Collection entries
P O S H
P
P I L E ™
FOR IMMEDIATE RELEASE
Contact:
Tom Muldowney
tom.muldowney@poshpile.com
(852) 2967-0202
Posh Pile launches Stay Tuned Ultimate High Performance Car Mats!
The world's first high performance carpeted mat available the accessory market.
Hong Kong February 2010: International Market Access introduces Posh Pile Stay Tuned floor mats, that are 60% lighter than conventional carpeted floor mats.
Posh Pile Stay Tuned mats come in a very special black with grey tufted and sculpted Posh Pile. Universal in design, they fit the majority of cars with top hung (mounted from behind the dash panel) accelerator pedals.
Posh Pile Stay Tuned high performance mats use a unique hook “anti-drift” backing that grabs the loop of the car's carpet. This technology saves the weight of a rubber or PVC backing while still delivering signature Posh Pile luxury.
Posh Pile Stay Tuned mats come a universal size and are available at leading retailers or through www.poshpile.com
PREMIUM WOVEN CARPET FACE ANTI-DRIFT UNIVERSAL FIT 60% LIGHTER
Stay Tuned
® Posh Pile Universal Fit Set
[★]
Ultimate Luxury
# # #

...

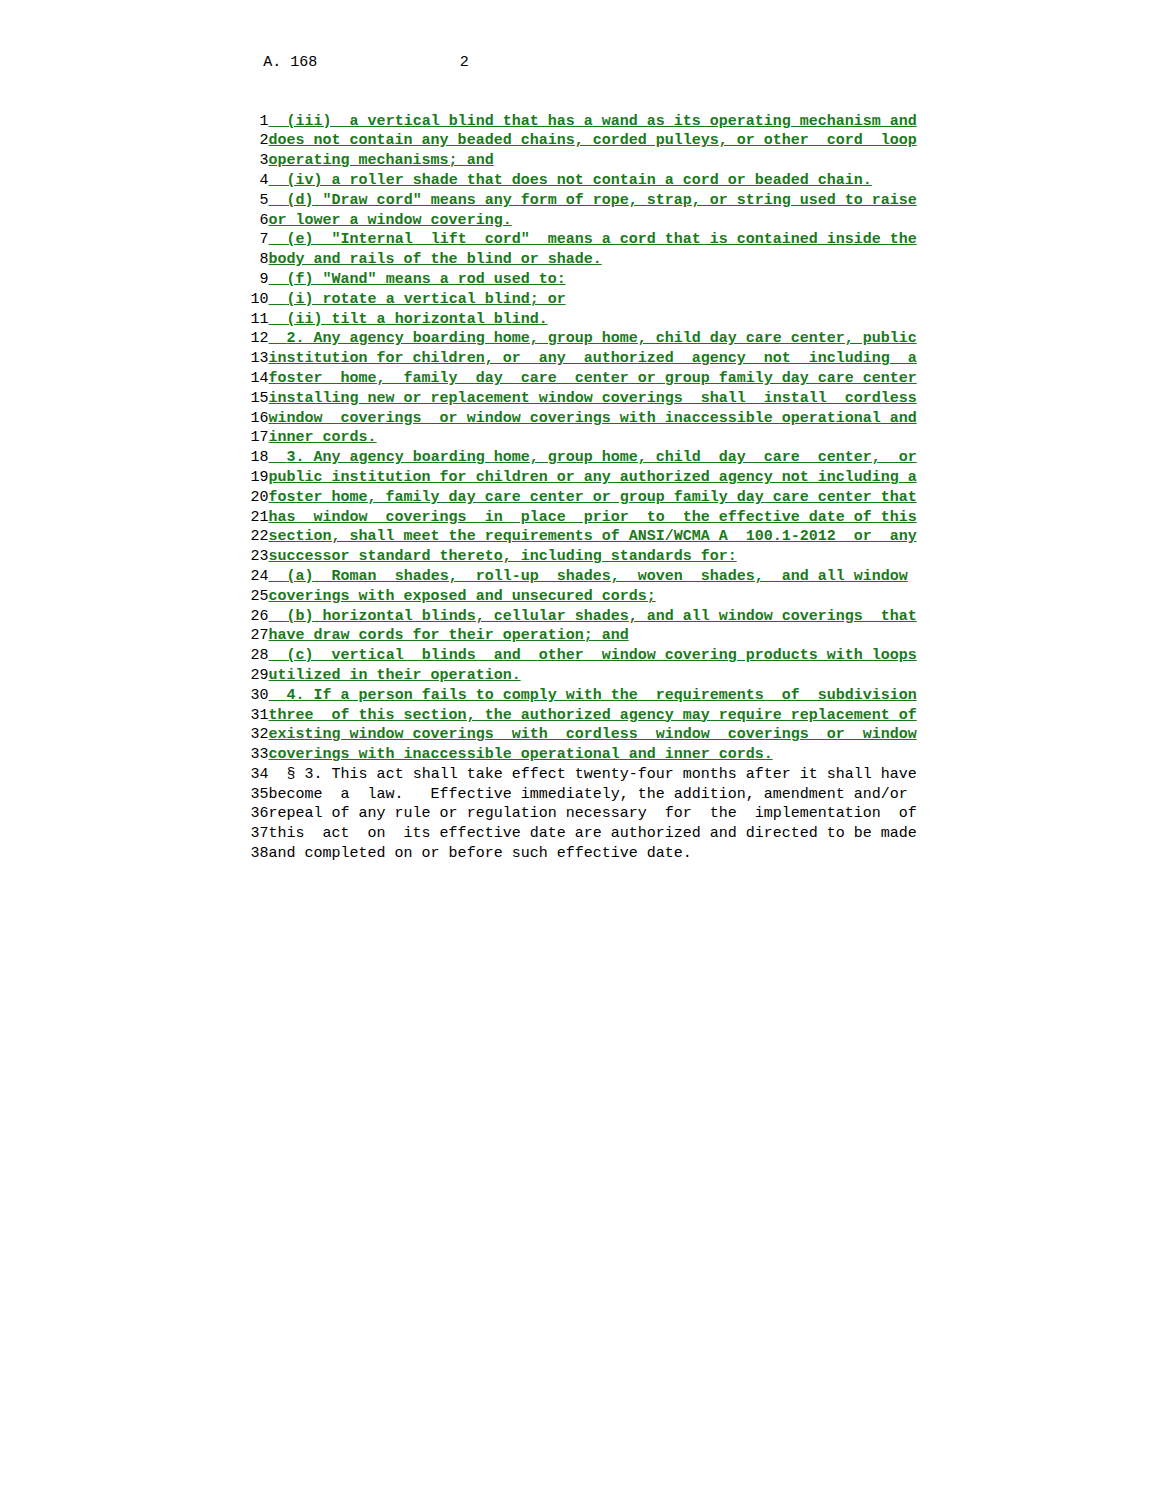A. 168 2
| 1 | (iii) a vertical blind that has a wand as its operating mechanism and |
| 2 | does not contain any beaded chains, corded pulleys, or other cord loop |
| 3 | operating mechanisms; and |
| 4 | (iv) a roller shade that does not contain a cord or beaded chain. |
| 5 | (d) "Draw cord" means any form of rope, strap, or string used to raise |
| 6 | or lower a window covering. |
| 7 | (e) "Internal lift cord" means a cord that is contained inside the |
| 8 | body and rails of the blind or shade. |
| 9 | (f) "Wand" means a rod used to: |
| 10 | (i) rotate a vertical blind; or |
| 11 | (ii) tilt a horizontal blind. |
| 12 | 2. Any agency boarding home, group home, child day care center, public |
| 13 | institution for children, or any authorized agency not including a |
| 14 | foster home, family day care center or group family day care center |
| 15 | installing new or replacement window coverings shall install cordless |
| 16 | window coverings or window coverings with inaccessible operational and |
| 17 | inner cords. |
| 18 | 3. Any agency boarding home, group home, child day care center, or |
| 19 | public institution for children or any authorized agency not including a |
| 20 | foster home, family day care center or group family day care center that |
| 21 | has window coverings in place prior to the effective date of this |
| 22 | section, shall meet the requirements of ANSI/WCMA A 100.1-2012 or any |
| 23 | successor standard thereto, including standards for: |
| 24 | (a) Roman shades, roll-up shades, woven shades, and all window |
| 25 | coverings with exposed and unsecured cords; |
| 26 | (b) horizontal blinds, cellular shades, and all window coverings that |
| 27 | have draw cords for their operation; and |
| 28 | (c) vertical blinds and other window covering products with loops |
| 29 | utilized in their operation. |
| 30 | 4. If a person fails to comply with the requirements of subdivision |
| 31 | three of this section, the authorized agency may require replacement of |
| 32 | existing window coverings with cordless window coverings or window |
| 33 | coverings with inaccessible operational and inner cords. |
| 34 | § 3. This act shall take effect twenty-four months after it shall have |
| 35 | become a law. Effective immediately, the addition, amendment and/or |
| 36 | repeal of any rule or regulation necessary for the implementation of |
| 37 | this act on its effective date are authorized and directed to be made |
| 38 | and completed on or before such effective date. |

● Exercise goal: Using the records above, count how many lines include the word "horizontal", and reply only with that figure.

● The completed task: 2